Sparbuchguthaben in Höhe von 97.000 DM zweimal gefordert?
Die Klägerin ist eine von vier Töchtern eines Manns, der 1998 verstarb. Er hinterließ rund 97.000 DM auf einem Sparbuch und Guthaben in Höhe von knapp 12.000 DM auf einem Girokonto bei der Rechtsvorgängerin der nun beklagten Sparkasse. Diese Summen gab die Klägerin als Vertreterin der Erbengemeinschaft 1999 dem Nachlassgericht an. Das Girokonto wurde aufgelöst und an die Erbengemeinschaft ausgezahlt. Fünfzehn Jahre später verlangte die Klägerin im Wege der Stufenklage Auskunft über den Verbleib der Guthaben auf den Konten. Die Sparkasse konnte der Forderung nicht nachkommen, da sie nach Ablauf der Aufbewahrungspflicht von zehn Jahren nach Vertragsende alle Unterlagen vernichtet hatte. Die Tochter erstattete Strafanzeige wegen Unterschlagung und gegebenenfalls Betrugs, aber die Staatsanwaltschaft stellte das Ermittlungsverfahren gegen Unbekannt ein. Der Ehemann der Klägerin forderte aus abgetretenem Recht von der Sparkasse die Auszahlung des Girokontoguthabens, aber die Klage vor dem Landgericht war erfolglos. Die Klägerin beantragte parallel die Kraftloserklärung des Sparbuchs und erklärte an Eides Statt, dass sie erst 2014 von der Existenz des Sparkontos erfahren hätte. Die Erbengemeinschaft habe keinerlei Auszahlungen erhalten und das Inhaberpapier sei nicht mehr auffindbar. 2016 wurde das Sparbuch für kraftlos erklärt, die Klägerin kündigte es und forderte dann im Wege der Stufenklage Auskunft und Zahlung des noch zu beziffernden Guthabens. Das Landgericht Chemnitz wies die Klage ab, das Oberlandesgericht Dresden verurteilte die Sparkasse zur Erteilung der Auskunft und verwies die Sache zurück ans Landgericht. Die Sparkasse wandte sich an den Bundesgerichtshof - mit Erfolg.

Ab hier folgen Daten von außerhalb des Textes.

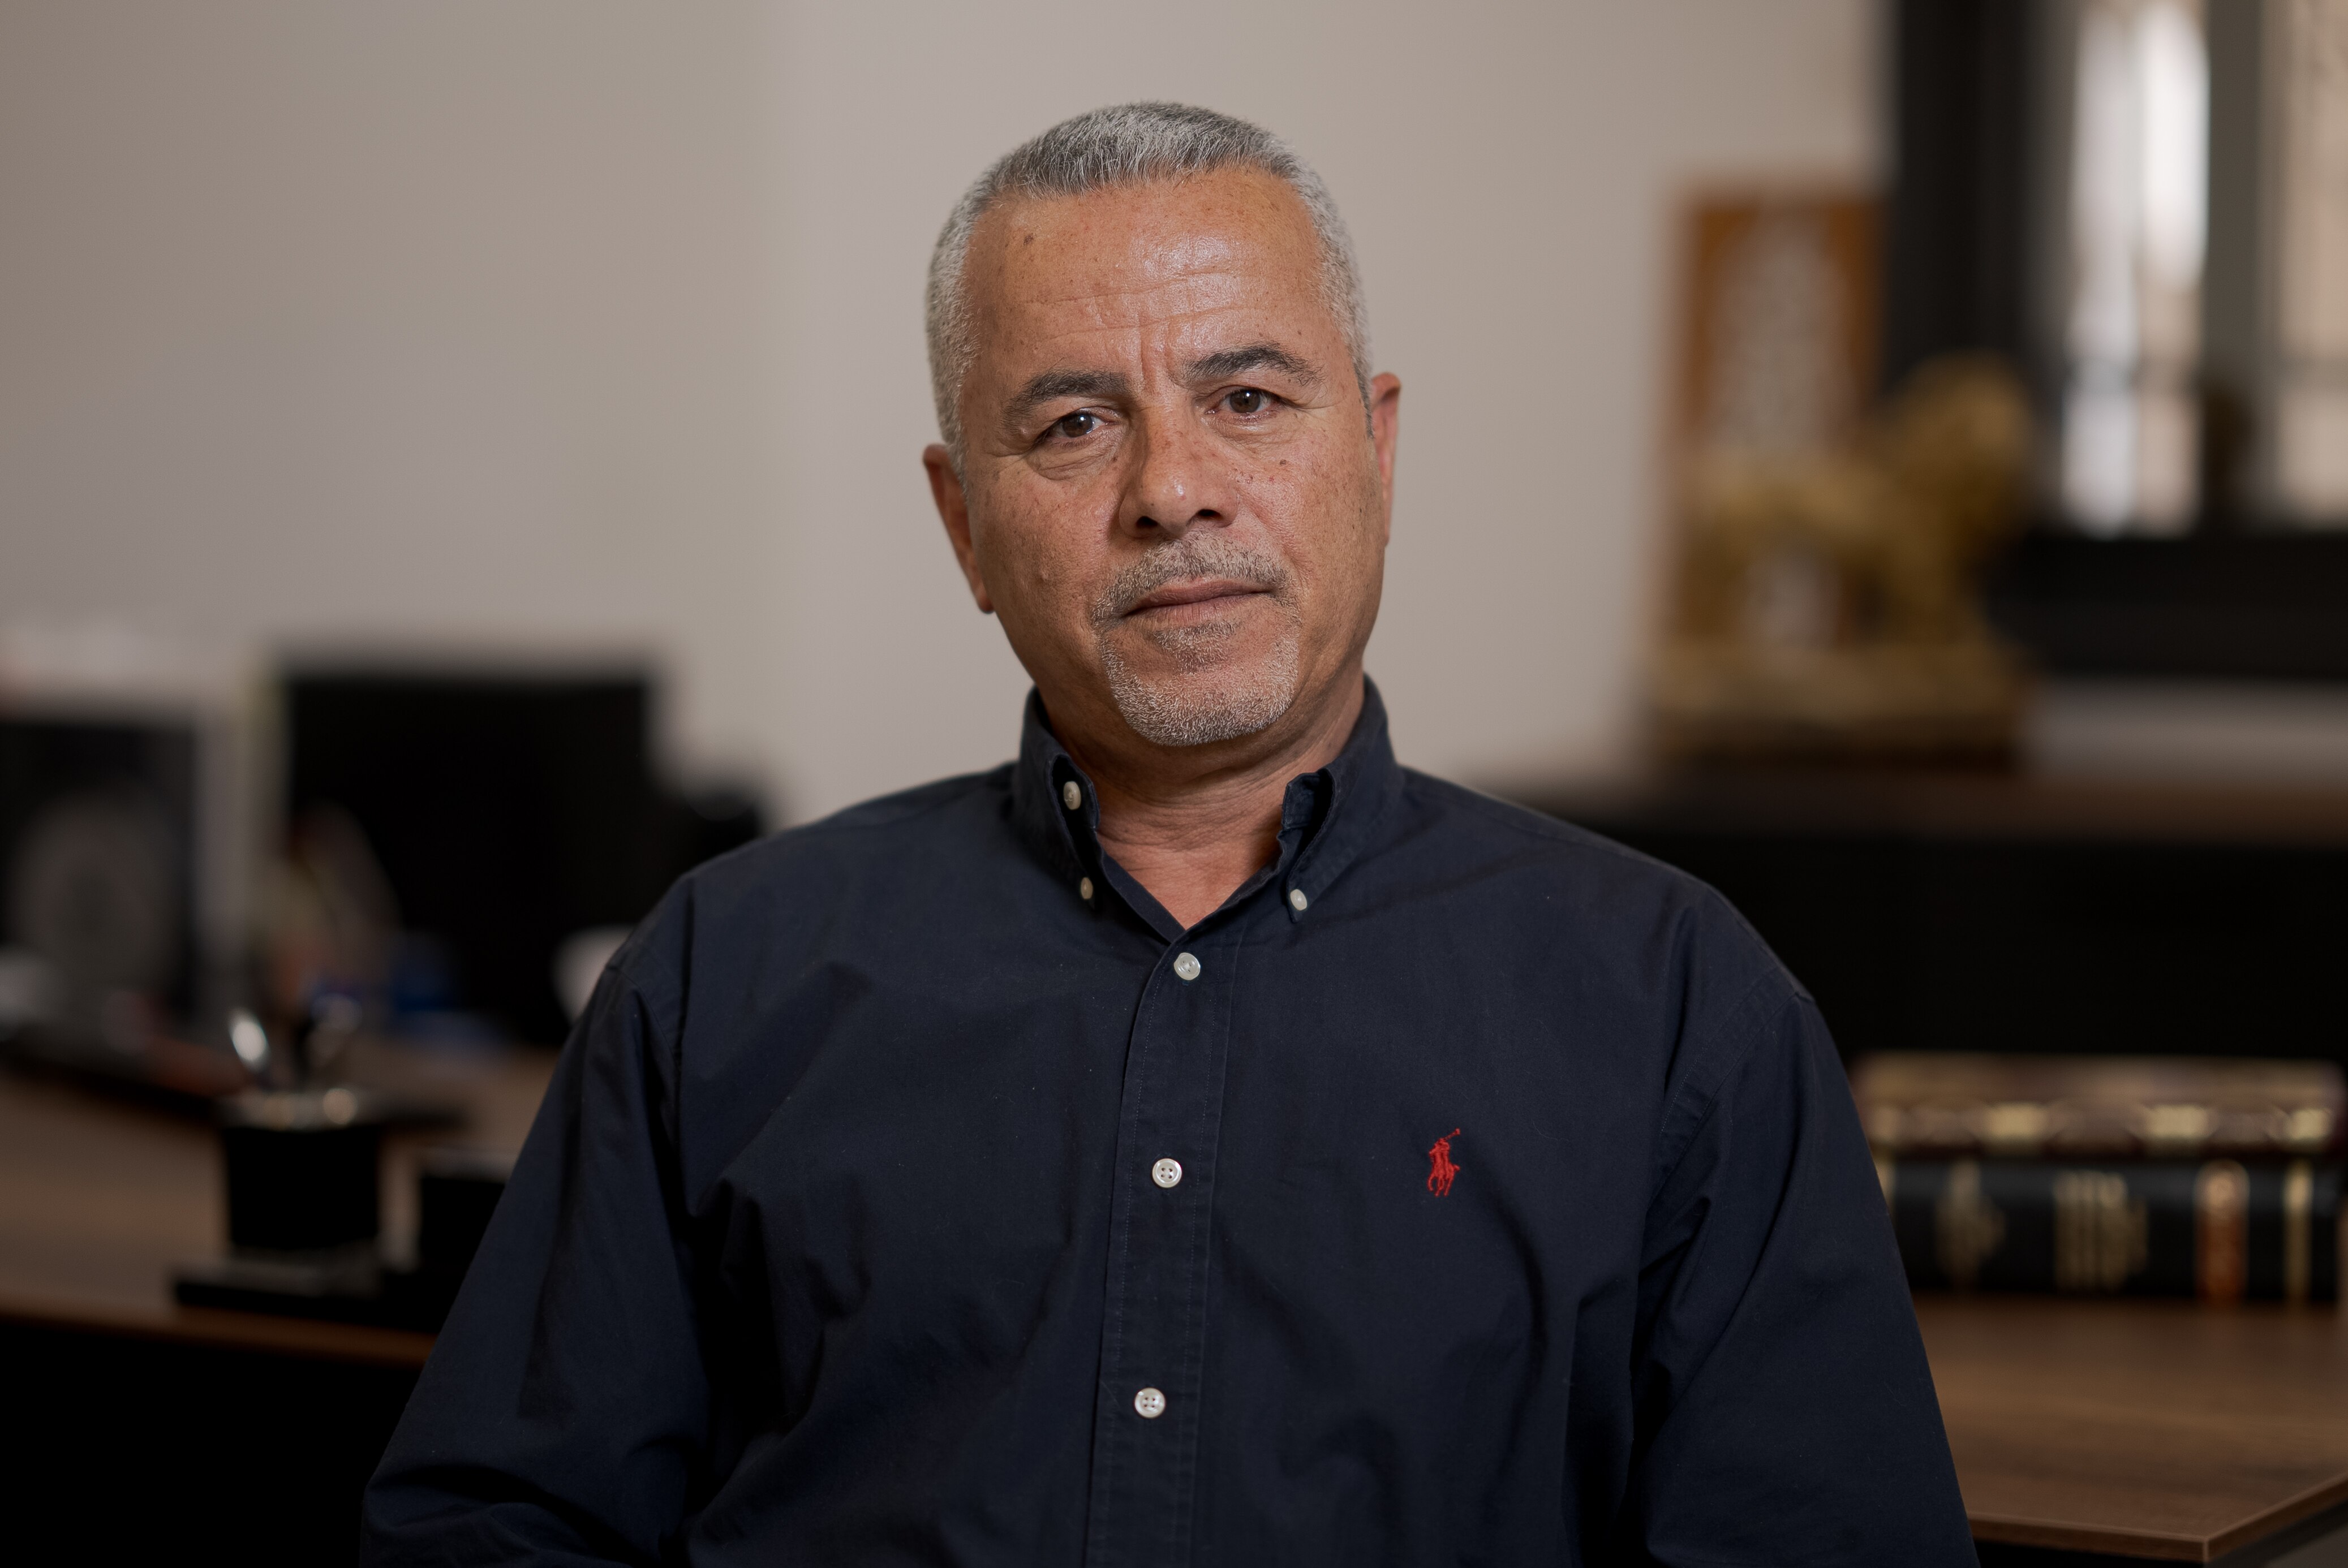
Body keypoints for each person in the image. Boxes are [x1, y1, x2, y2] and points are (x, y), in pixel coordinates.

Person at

Beweiswürdigung muss auch Widersprüche aufnehmen
Entgegen der Ansicht des OLG trage die Sparkasse nicht die volle Beweislast für die Auszahlung des Guthabens, so der BGH. Ist die Auszahlung des Guthabens streitig, ist dem XI. Zivilsenat zufolge eine Beweiswürdigung nach § 286 ZPO durchzuführen. Dabei seien alle Umstände des Falls zu berücksichtigen. Und hier sei insbesondere zu berücksichtigen, dass die Urkunde selbst nicht mehr vorhanden ist. Die Kraftloserklärung bilde ein starkes Indiz dafür, dass das Konto aufgelöst und das Buch entwertet worden sei. Das OLG habe den Prozessstoff auch nicht vollständig gewürdigt, denn wenn die Klägerin 1999 dem Nachlassgericht mitteile, dass das Sparbuch Bestandteil des Nachlasses sei, stehe das in Widerspruch zu ihrer Erklärung im Jahr 2014, dass sie erst jetzt Kenntnis über das Sparkonto erlangt habe. Bei der Beweiswürdigung hätte aus Sicht der Karlsruher Richter zudem das Verhalten des Ehepaars im Vorprozess bewertet werden müssen: Das OLG selbst habe schon in der bewusst unbegründeten erneuten Forderung des Giroguthabens Anzeichen für eine "niedrige Gesinnung" gesehen - ohne hieraus Schlüsse zu ziehen.
Sparbuch auch als Ausschließungsbeschluss Grundlage eines Auszahlungsanspruchs
Der Anspruch auf Auszahlung des Sparguthabens aus §§ 700 Abs. 1 Satz 1, 488 Abs. 1 Satz 2 BGB kann nach Ansicht des BGH auch auf eine Kopie des Sparbuchs gestützt werden. Geht eine Urkunde verlustig, kann sie nach § 808 Abs. 2 Satz 2 BGB im Wege des Aufgebotsverfahrens nach § 483 FamFG für kraftlos erklärt werden. Diese Erklärung ersetze die Urkunde, sodass die Inhaberin dieses Papiers die gleichen Rechte geltend machen könne, die das Sparbuch als qualifiziertes Legitimationspapier im Sinne des § 808 BGB verleihe.